Sim. Já chegamos a ter no Brasil em torno de 40 mil km de ferrovias e hoje temos 28 mil km e, operando, apenas 12 mil km. A maior parte virou lenha porque os dormentes eram de madeira. Hoje não, é tudo de concreto. A própria concepção da ferrovia em si foi demolida; as locomotivas viraram sucata e, num passado recente, chegamos ao caos no setor ferroviário. Creio que estamos restabelecendo a cultura de ferrovia.
O Trem do Pantanal e o Trem Pequi representariam a retomada da cultura do trem de passageiros no Brasil?
Estamos construindo essa obra já trazendo as devidas compensações para que a população tenha cada vez melhor qualidadede vida. Nossa participação na questão do Trem do Pantanal diz respeito apenas à parte de construção. Na minha opinião, a melhor alternativa será implantar o Trem Pequi ligando Goiânia a Brasília, saindo de Senador Canedo, passando por Anápolis na plataforma do Porto Seco e chegando ao Park Shopping, em Brasília, com 1 hora e 20 minutos de viagem. No momento em que for implantado o Trem Pequi, os goianos poderão trabalhar em Brasília e voltar para caso todo dia, com mais segurança, conforto e velocidade. Trabalharemos para que, daqui a três anos, essa linha esteja pronto.
Qual a importância logística do Porto Seco, da Plataforma Logística de Anápolis e de sua localização geográfica para a Norte-Sul e vice-versa?

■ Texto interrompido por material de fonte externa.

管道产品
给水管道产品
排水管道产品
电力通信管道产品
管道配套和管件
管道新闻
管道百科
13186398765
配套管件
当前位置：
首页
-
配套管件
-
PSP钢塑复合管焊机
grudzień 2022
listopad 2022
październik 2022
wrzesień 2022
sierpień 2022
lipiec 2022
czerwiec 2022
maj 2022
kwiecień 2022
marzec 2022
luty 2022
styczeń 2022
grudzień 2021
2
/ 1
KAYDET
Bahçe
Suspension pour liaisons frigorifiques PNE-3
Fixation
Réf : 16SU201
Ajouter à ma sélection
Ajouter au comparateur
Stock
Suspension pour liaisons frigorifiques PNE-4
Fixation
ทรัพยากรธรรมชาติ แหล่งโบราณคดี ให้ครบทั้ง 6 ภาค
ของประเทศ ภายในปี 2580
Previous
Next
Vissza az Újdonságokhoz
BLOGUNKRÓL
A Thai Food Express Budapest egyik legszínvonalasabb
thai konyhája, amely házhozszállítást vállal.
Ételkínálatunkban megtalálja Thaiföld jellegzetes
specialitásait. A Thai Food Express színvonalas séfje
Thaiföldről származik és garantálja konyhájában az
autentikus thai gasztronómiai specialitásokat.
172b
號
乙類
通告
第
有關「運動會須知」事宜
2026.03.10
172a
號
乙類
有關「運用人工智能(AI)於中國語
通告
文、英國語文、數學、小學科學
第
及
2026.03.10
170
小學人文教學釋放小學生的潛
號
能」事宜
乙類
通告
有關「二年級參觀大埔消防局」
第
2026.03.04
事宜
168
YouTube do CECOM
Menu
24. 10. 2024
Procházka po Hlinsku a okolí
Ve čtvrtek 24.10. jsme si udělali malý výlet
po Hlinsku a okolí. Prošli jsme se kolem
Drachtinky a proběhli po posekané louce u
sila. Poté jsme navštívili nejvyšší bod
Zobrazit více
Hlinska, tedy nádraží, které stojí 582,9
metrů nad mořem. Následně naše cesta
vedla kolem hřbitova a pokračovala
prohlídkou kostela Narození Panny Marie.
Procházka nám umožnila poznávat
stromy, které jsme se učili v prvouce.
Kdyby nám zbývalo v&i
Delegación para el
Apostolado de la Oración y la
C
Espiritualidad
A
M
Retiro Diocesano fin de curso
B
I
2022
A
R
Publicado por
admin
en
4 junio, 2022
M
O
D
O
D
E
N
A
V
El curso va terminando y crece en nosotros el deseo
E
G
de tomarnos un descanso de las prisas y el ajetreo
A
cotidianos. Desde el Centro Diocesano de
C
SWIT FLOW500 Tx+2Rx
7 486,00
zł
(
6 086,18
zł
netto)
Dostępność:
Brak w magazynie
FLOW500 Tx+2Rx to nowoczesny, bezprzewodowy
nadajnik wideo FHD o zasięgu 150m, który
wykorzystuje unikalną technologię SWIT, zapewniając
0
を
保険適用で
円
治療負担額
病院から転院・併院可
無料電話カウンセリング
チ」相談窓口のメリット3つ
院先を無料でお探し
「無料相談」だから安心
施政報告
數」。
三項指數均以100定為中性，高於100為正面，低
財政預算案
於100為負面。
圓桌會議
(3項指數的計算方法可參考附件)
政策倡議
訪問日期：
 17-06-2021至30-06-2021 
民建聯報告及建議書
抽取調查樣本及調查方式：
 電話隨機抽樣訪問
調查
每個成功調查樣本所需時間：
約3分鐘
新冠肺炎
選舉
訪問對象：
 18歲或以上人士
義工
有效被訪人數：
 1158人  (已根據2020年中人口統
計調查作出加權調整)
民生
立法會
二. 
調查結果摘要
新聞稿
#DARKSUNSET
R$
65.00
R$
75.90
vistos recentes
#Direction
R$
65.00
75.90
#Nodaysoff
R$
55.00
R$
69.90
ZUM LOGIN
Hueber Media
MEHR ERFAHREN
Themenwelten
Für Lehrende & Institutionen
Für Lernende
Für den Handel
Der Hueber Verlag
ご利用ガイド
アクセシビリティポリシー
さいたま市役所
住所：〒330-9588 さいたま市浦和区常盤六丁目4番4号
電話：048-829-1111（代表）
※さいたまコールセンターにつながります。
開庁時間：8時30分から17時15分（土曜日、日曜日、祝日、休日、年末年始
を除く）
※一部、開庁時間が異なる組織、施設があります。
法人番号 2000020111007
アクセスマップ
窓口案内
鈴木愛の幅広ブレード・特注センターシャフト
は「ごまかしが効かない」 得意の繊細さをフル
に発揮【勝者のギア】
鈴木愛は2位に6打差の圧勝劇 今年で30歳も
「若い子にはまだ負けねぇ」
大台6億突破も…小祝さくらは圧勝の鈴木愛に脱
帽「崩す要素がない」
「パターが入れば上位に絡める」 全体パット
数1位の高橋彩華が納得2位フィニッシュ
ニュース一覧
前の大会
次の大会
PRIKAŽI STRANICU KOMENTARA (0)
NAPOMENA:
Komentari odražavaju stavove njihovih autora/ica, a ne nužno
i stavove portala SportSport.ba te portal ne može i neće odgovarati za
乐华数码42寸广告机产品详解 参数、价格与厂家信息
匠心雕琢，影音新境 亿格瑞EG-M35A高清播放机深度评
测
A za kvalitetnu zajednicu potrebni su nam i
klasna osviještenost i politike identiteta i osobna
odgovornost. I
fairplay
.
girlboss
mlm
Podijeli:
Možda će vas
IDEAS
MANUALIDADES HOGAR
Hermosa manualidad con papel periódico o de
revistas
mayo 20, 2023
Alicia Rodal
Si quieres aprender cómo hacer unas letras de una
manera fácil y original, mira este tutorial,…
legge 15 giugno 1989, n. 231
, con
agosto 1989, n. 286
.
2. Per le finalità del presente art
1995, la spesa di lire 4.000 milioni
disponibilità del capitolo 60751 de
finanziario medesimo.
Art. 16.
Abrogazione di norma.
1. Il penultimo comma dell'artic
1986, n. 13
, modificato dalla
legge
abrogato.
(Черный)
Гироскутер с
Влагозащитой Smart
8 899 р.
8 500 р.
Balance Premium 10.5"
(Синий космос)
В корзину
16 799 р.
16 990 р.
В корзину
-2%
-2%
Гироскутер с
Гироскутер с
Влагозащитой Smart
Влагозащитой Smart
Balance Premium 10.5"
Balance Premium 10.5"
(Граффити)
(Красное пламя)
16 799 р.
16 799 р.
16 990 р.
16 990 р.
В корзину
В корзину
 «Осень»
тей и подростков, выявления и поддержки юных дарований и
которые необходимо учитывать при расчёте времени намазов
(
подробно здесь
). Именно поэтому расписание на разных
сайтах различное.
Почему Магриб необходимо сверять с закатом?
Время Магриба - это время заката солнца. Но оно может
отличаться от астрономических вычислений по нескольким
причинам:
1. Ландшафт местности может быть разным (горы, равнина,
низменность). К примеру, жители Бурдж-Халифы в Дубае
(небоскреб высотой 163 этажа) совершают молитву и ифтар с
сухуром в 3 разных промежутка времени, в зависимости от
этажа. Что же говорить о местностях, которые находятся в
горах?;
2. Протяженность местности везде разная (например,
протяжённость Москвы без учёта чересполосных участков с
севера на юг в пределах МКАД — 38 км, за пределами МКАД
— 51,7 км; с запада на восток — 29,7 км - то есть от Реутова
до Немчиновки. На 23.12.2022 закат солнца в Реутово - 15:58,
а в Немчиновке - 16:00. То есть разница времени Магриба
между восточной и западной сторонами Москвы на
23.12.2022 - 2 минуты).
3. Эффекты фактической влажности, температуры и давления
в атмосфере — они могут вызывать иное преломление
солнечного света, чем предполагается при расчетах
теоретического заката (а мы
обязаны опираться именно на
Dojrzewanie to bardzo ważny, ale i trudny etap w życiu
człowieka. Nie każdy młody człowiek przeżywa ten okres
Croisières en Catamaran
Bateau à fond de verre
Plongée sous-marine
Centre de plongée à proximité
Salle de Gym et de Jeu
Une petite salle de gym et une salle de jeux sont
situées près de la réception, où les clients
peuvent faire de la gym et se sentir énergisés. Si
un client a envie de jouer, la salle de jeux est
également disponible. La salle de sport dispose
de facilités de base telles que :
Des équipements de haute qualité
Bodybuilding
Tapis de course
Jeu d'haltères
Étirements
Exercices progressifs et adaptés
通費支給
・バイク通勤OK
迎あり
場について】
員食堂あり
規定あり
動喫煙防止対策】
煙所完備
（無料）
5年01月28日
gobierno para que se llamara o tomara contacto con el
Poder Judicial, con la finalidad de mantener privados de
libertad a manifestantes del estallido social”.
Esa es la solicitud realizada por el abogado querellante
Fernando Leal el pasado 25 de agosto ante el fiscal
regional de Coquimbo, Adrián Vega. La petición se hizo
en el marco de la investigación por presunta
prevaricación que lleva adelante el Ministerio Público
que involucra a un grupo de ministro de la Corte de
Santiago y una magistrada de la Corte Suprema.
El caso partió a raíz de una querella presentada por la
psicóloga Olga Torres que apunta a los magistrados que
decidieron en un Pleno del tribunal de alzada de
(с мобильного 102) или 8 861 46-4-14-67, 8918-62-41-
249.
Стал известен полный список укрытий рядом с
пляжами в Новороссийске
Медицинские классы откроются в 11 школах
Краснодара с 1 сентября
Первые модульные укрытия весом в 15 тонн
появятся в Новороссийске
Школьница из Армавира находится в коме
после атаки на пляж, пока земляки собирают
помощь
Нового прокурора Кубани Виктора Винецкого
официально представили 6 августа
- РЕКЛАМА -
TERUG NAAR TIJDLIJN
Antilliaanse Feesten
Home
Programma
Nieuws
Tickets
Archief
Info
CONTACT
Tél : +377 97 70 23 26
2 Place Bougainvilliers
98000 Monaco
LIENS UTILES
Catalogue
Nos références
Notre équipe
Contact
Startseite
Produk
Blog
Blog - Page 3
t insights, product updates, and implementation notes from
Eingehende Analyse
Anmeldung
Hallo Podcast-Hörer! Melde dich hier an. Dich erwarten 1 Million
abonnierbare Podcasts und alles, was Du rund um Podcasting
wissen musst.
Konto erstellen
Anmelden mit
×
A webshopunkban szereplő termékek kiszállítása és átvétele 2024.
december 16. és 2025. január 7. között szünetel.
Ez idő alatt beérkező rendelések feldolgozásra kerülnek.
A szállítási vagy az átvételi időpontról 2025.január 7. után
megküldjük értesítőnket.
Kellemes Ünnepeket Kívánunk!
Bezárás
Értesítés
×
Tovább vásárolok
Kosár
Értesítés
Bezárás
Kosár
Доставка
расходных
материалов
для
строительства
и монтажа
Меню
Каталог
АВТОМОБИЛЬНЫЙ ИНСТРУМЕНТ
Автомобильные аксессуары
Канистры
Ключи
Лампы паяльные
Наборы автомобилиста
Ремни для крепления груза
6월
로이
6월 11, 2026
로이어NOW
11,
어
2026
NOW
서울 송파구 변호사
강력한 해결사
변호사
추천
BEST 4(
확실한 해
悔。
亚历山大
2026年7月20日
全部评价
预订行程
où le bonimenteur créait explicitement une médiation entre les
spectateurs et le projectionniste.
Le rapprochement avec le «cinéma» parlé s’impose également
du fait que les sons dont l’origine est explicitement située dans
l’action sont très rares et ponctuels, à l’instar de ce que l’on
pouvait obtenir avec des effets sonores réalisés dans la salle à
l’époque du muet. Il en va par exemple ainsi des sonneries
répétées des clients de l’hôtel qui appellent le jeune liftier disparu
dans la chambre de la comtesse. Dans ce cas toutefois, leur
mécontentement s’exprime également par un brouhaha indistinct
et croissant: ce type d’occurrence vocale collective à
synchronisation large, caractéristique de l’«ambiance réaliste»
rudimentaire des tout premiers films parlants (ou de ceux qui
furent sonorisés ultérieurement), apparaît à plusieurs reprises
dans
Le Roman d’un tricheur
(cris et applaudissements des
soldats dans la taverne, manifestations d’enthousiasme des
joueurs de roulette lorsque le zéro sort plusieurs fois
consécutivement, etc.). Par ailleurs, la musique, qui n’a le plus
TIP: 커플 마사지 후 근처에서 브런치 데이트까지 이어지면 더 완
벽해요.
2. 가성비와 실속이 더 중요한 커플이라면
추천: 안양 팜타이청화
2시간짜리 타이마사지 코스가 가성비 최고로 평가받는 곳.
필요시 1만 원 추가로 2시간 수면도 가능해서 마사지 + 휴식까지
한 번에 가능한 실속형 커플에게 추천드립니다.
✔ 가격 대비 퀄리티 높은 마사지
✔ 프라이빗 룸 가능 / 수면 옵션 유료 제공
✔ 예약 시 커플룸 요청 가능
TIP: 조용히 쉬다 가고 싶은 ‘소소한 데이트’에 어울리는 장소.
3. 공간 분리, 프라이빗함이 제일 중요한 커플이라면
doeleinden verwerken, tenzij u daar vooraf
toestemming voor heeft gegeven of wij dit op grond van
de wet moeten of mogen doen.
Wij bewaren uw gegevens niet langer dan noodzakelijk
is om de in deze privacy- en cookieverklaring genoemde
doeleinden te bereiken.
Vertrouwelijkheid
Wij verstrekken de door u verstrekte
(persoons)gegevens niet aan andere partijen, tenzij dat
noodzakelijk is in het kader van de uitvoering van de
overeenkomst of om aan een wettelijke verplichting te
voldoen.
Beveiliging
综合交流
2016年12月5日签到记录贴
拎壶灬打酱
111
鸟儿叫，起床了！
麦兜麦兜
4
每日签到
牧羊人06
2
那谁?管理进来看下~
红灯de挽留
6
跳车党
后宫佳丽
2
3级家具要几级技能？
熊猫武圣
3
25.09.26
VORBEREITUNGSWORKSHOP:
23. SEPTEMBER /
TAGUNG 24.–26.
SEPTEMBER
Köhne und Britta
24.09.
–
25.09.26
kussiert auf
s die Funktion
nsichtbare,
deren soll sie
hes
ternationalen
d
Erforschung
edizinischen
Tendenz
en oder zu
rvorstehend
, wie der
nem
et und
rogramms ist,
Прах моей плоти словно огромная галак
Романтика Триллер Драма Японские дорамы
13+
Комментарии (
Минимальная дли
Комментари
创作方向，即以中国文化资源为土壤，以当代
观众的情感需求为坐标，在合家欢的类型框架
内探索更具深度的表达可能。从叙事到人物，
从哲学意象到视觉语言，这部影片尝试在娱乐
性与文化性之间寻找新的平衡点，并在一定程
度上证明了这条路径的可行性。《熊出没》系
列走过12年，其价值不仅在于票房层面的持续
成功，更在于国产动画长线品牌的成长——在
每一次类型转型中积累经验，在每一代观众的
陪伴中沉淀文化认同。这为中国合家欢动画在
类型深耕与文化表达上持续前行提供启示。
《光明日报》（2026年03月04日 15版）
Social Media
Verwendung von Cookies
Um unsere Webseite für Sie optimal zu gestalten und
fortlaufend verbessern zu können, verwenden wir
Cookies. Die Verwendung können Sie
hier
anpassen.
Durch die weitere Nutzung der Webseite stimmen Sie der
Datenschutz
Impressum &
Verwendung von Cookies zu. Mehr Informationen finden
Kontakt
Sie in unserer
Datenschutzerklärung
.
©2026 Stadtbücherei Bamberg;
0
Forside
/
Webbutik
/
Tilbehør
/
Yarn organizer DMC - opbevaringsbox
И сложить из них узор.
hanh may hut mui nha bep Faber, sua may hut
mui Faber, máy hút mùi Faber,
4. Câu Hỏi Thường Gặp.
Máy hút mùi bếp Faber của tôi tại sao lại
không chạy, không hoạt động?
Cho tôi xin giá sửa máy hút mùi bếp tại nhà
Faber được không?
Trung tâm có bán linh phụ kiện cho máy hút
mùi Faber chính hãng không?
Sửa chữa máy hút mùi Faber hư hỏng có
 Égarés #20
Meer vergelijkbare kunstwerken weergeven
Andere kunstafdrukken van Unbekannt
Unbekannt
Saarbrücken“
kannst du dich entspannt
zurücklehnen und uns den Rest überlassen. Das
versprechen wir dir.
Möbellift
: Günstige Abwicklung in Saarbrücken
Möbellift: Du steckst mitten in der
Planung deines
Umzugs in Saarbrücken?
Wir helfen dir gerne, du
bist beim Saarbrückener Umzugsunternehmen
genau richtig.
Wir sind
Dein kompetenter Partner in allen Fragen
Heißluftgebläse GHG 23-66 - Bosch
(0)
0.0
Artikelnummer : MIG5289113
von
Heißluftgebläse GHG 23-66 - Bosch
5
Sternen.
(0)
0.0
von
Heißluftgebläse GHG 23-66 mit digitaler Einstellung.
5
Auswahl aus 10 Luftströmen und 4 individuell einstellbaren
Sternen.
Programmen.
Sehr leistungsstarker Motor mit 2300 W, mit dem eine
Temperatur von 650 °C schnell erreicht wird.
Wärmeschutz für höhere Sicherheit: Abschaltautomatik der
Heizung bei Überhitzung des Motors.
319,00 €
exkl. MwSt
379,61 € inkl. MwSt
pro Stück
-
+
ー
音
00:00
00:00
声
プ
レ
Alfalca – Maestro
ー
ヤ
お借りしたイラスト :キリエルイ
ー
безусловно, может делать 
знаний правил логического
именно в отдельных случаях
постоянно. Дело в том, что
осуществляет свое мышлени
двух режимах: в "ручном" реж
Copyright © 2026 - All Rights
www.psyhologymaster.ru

Não dá para mensurar ainda. Por exemplo, a Plataforma Logística de Anápolis deverá fazer, a partir daqui para todo o Brasil, a distribuição de eletrodomésticos fabricados na Zona Franca de Manaus. Perceba por aí como já começam as coisas.
E as próximas concessões?
A Valec não vai mais dar concessão a uma única empresa, mas sim venderá capacidade de transporte de carga. Então, estaremos chegando ao fim do monopólio no transporte ferroviário.